This is advice given to people in regards to careers, professions, sports, and perhaps even when it comes to personality traits or skills. However, one area that this is often not mentioned is health and weight loss. Subconsciously, it’s why I ignored thin people for decades when they tried to lecture me about weight loss, but when I heard from people who had successfully lost weight and kept it off, it planted a seed that grew and welled up within me until I could no longer ignore it.
I was speaking to a soldier this weekend about weight and fitness. In the military, we are held to height and weight standards, and if you cannot meet them, you are discharged from the military. It’s pretty serious, and for those planning on making a career of the military, it can be devastating. This particular soldier is currently overweight, and on his last physical fitness test, only made the standard through what is called “Taping” which is when body fat is calculated using a tape measure, measuring the neck and the waist. He very barely passed his physical fitness test as well. He was happy to get past it, but has since let his weight balloon and has not been running.
I don’t lecture soldiers about their weight, but I do offer advice. I want to plant the seed. I want to let them know that I was once fat and I overcame that and regained control of my health through diet. I show them photos of me when I was overweight, and they can see that I’m no longer anywhere near being beyond the height and weight standards. They also know I have a solid APFT score (my last one was 273 out of 300), and that I’m fit.
This particular soldier exemplified what is so wrong with our nutritional education in this country, and it was extremely frustrating. He told me he had a diet approved by a certified nutritionist who had a master’s degree in nutrition. His diet included diet drinks, diet smoothies, all the fruit he wants to eat, and low-fat meats. His dinners were sub sandwiches.
I wanted to scream.
This poor guy is working his tail off, buying a bunch of diet products, and doing what he thinks is the right way to lose weight and get healthy while not losing any weight at all and doing the exact opposite. On top of that, he’s joined a gym and is working out for an hour or two every day, and yet, he’s not losing any weight. He’s frustrated, but he was adorably optimistic. He told me he’s not losing weight, but that he’s building muscle mass, which is better.

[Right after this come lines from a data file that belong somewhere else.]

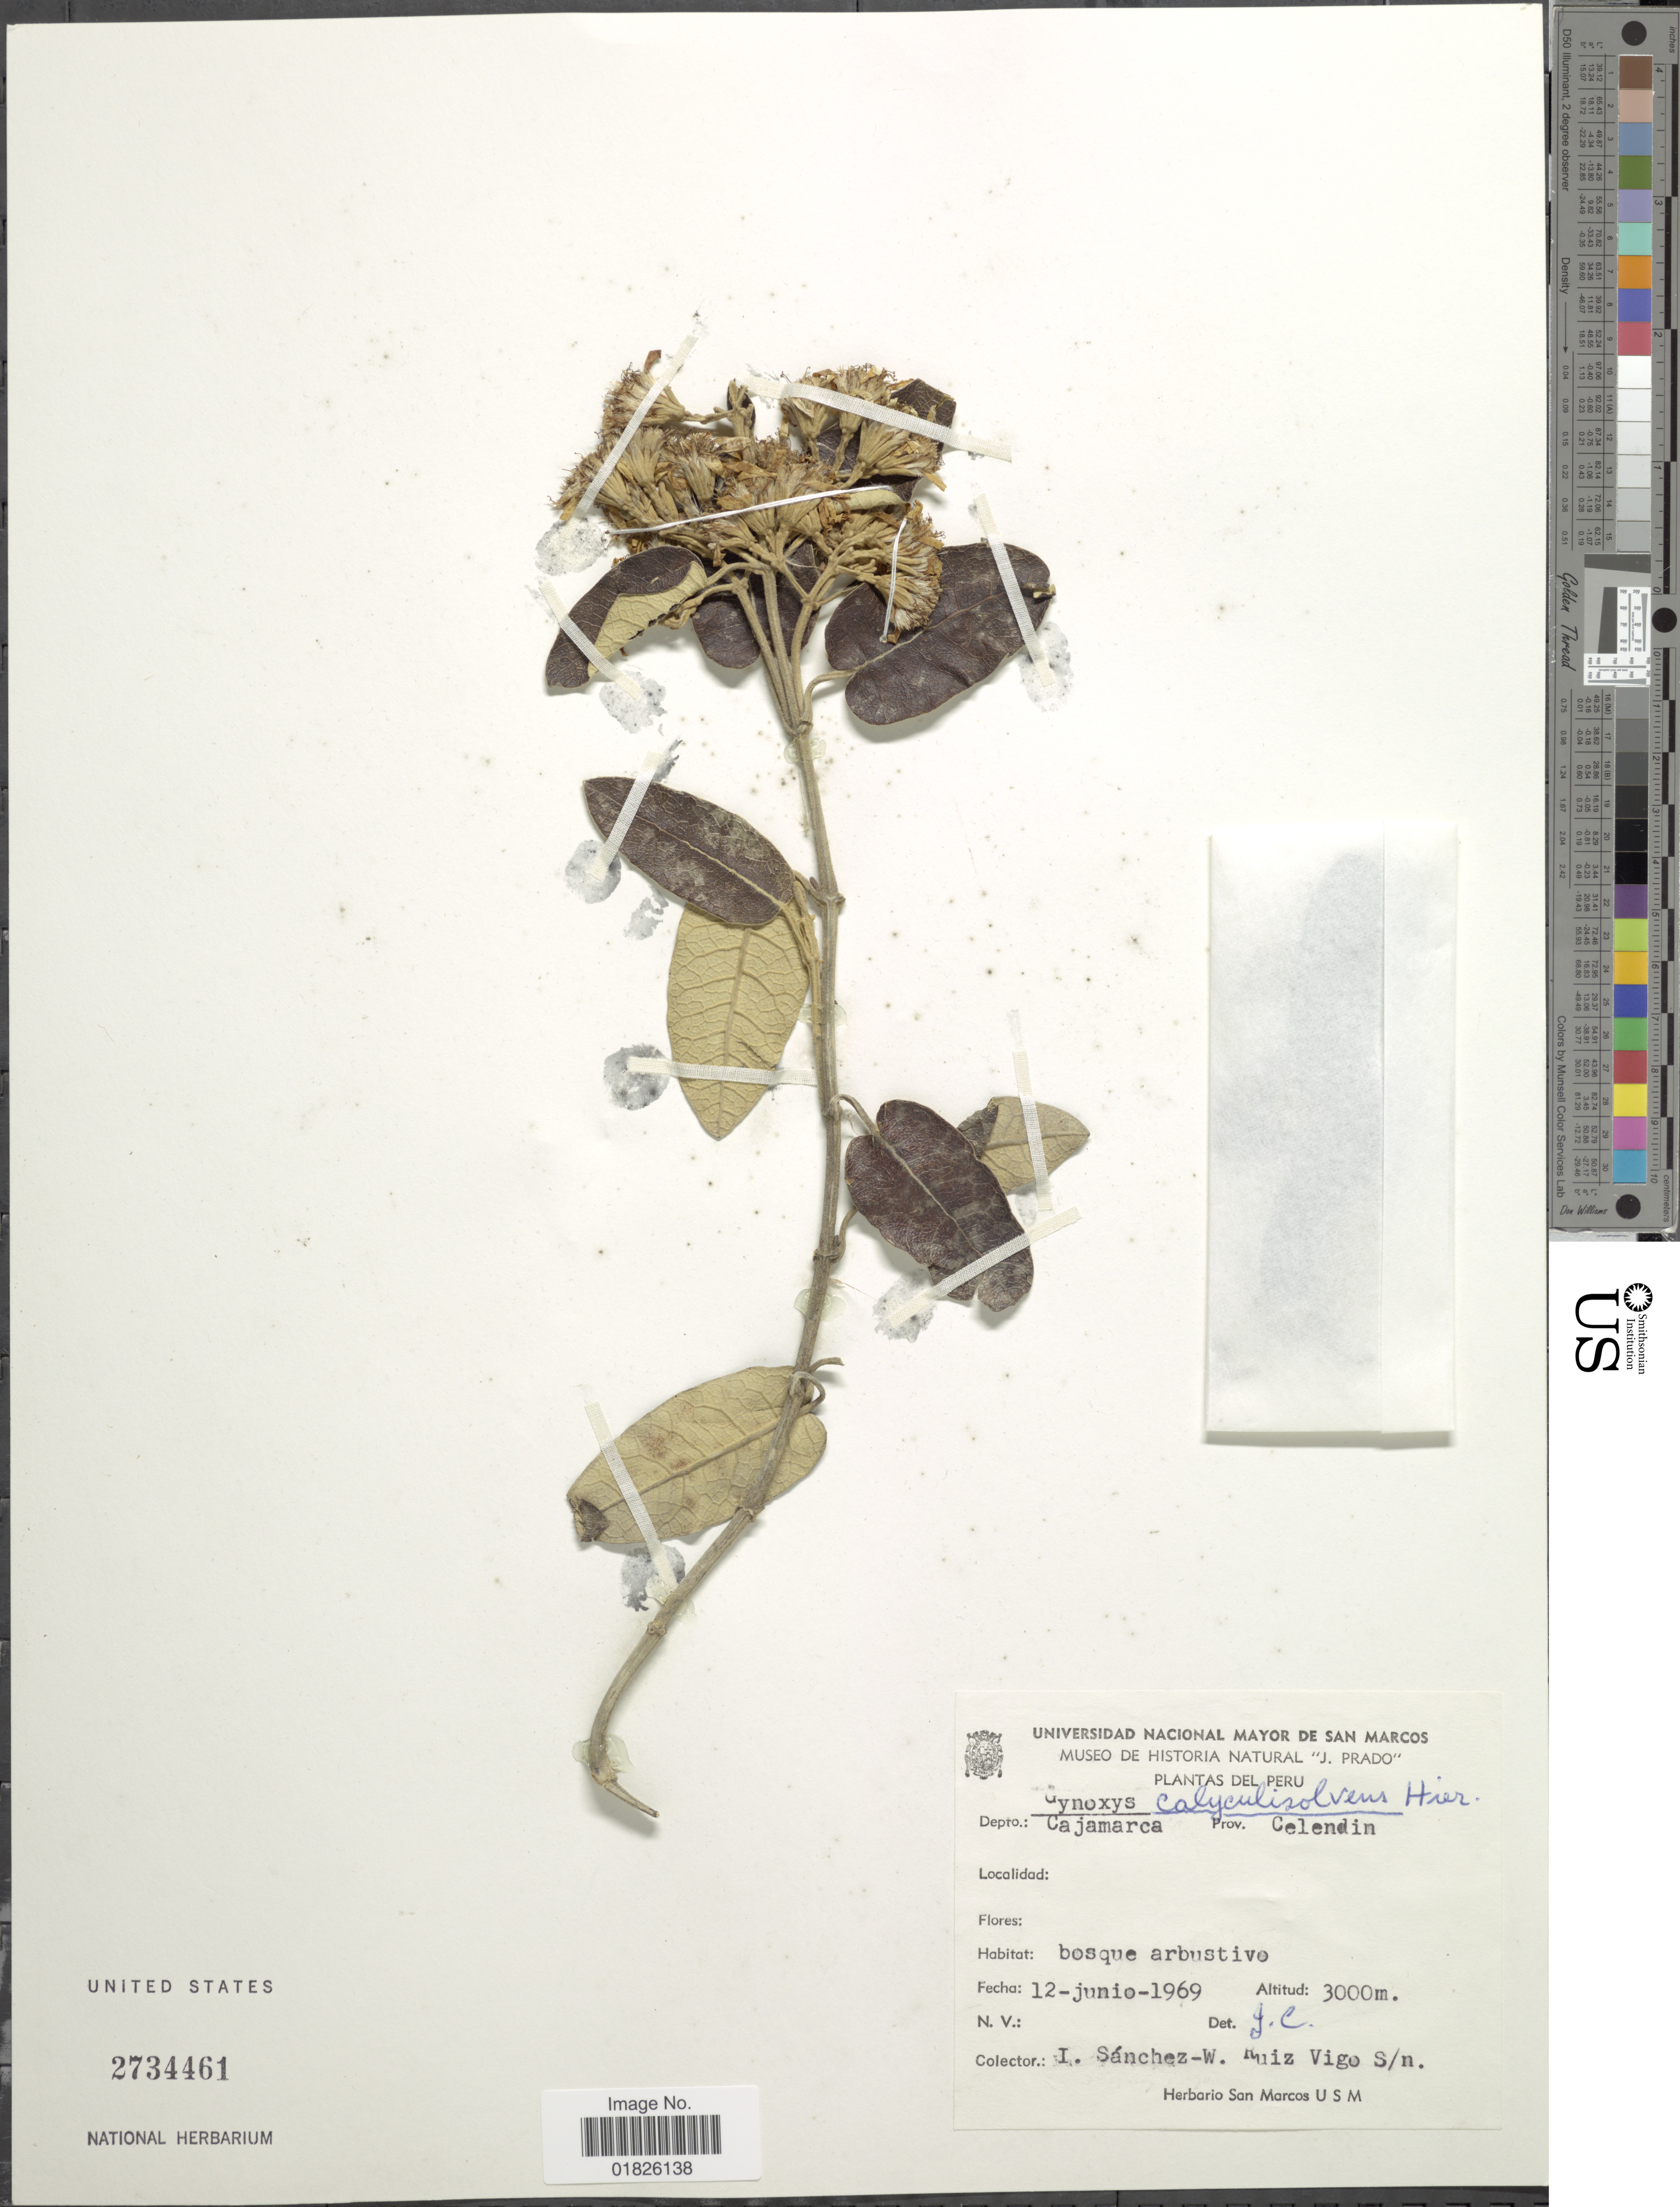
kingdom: Plantae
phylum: Tracheophyta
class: Magnoliopsida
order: Asterales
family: Asteraceae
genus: Gynoxys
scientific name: Gynoxys calyculisolvens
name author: Hieron.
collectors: I. Sanchez & R. Vigo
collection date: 1969-06-12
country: Peru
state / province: Cajamarca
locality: Prov. Celendin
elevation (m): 3000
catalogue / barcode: US 2734461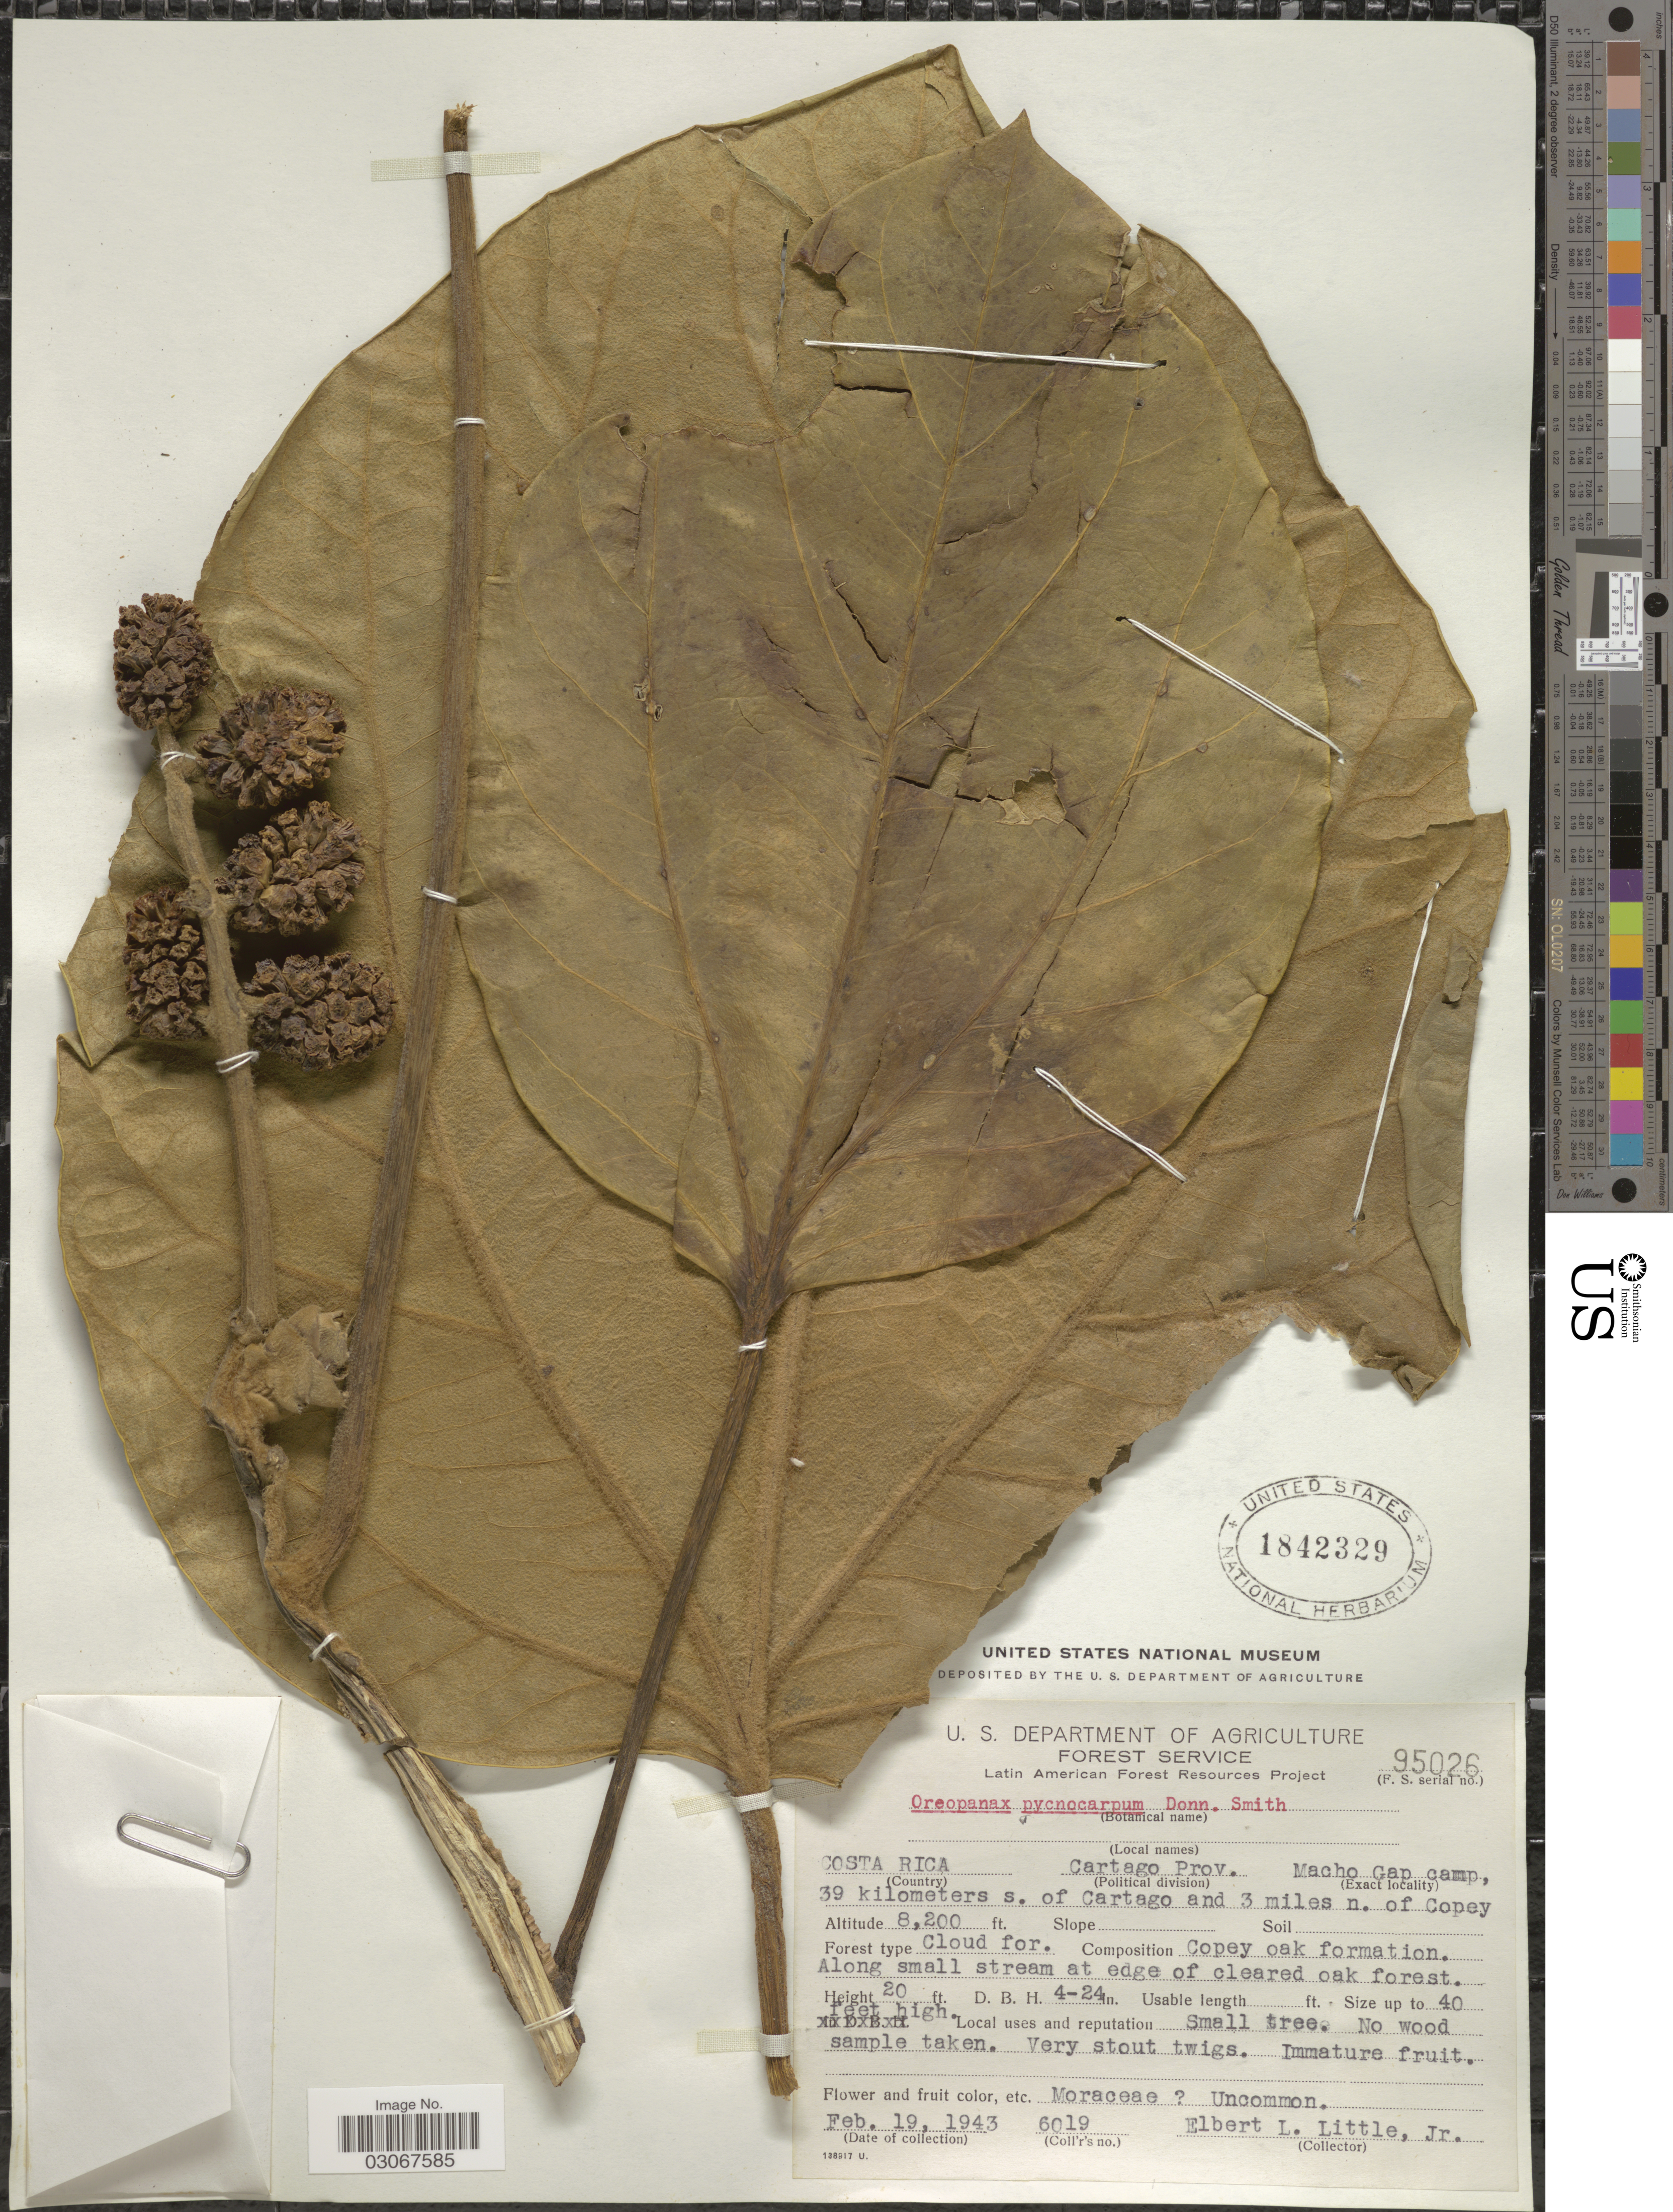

I tried to tell him his diet was wrong. I tried to tell him you can’t exercise away a bad diet. I tried to tell him, as gently as I could, that this nutritionist who approved his diet may not have the latest information available about nutrition. It all fell on deaf ears.
And so, I will likely see this poor guy not make his height/weight standards, he will likely not make the taping standards, and will likely be discharged because of it. And it breaks my heart.
If you want to lose weight, emulate someone who has walked the same path as you. They know the in’s and out’s, the pitfalls, the shortcuts, and the path to success. If you don’t trust me, find someone you do who has lost the weight and kept it off. Avoid people trying to sell you stuff, because their motivations are typically more about the money and less about helping you get healthy. You don’t necessarily have to avoid people who have never been overweight, but there’s comfort in knowing that someone will completely understand your journey in a way only another overweight person can. If I can be that person for you, I’m honored to do so.